The retired UNC English education professor is doing well; he and his wife just recently moved to the retirement community Carolina Meadows and are settling into their new chapter in life.
In his 85 years of life, Hennis has done quite a bit. He served in the U.S. Army, acted as a faculty adviser for the students of the fraternity Sigma Phi Epsilon, started and raised a family of two daughters and experimented with painting. He collected pop-up books, 1,400 of which he recently donated to the University.
But what has undoubtedly left a mark on students everywhere is the way that he taught in the classroom.
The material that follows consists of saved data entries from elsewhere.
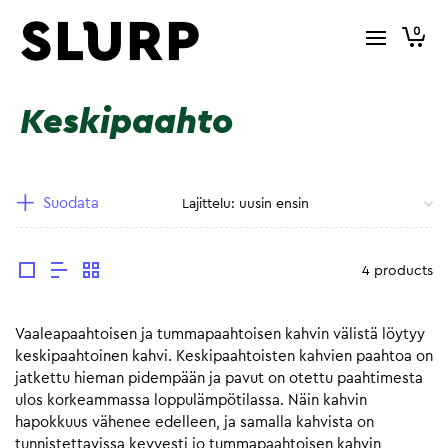
0
Keskipaahto
Suodata
4 products
Vaaleapaahtoisen ja tummapaahtoisen kahvin välistä löytyy
keskipaahtoinen kahvi. Keskipaahtoisten kahvien paahtoa on
jatkettu hieman pidempään ja pavut on otettu paahtimesta
ulos korkeammassa loppulämpötilassa. Näin kahvin
hapokkuus vähenee edelleen, ja samalla kahvista on
tunnistettavissa kevyesti jo tummapaahtoisen kahvin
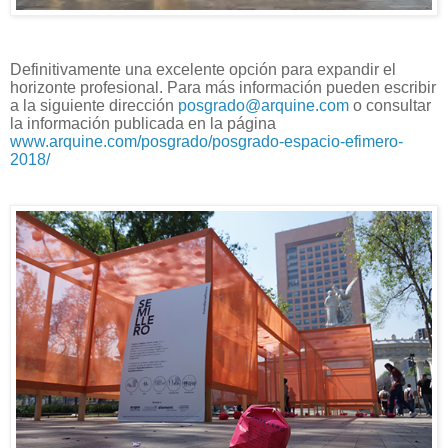
Definitivamente una excelente opción para expandir el
horizonte profesional. Para más información pueden escribir
a la siguiente dirección
posgrado@arquine.com
o consultar
la información publicada en la página
www.arquine.com/posgrado/posgrado-espacio-efimero-
2018/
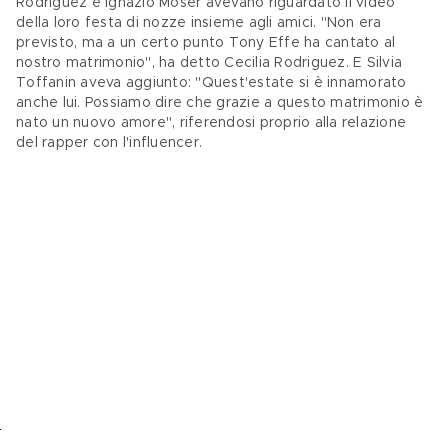
Rodriguez e Ignazio Moser avevano riguardato il video 
della loro festa di nozze insieme agli amici. "Non era 
previsto, ma a un certo punto Tony Effe ha cantato al 
nostro matrimonio", ha detto Cecilia Rodriguez. E Silvia 
Toffanin aveva aggiunto: "Quest'estate si è innamorato 
anche lui. Possiamo dire che grazie a questo matrimonio è 
nato un nuovo amore", riferendosi proprio alla relazione 
del rapper con l'influencer.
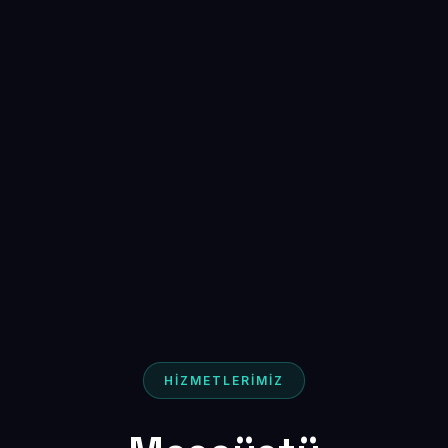
HİZMETLERİMİZ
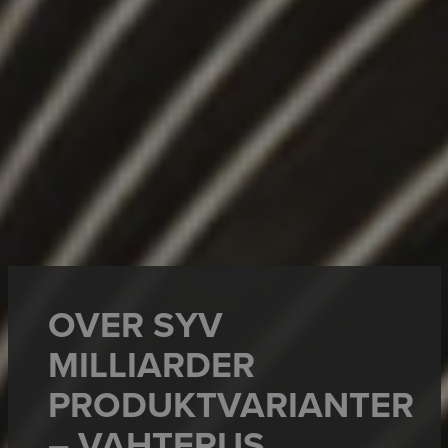
OVER SYV
MILLIARDER
PRODUKTVARIANTER
– VAHTERUS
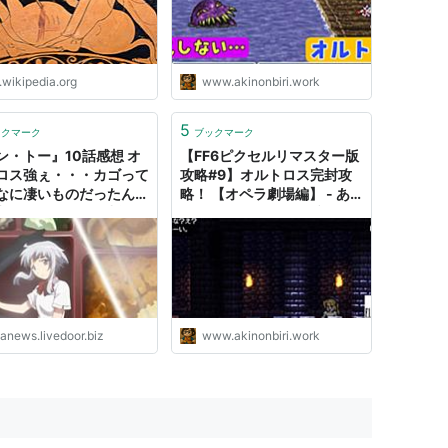
.wikipedia.org
www.akinonbiri.work
5
ックマーク
ブックマーク
ン・トー』10話感想 オ
【FF6ピクセルリマスター版
ロス強ぇ・・・カゴって
攻略#9】オルトロス完封攻
なに凄いものだったんだ
略！ 【オペラ劇場編】 - あ
: 萌えオタニュース速報
きののんびりゲームブログ
tanews.livedoor.biz
www.akinonbiri.work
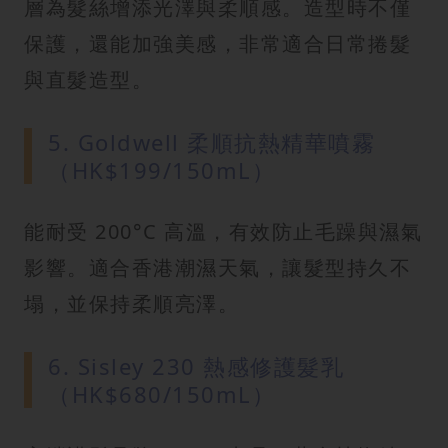
層為髮絲增添光澤與柔順感。造型時不僅
保護，還能加強美感，非常適合日常捲髮
與直髮造型。
5. Goldwell 柔順抗熱精華噴霧
（HK$199/150mL）
能耐受 200°C 高溫，有效防止毛躁與濕氣
影響。適合香港潮濕天氣，讓髮型持久不
塌，並保持柔順亮澤。
6. Sisley 230 熱感修護髮乳
（HK$680/150mL）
“We have historically put too much emphasis on things like grammar and facts. We need to teach process; kids need to write and to write,” he said. “We spend too much time on testing and not enough on process. If you’re a wonderful writer and don’t write, then what are you doing?”
Hennis wanted to teach his students through action and practice. He used techniques like puppet shows to help students learn how to cooperate, to write screenplays and to understand the relationships between characters. Hennis encouraged students to learn filmmaking at a time when digital cameras didn’t exist.
“He really measured more what people knew, as opposed to how they were graded,” said Hennis’ daughter, Julie, who is the coordinator of volunteer programs in the Chapel Hill-Carrboro school system. “He looked for ways to make sure that kids show what they learned instead of a test. He was really before his time.”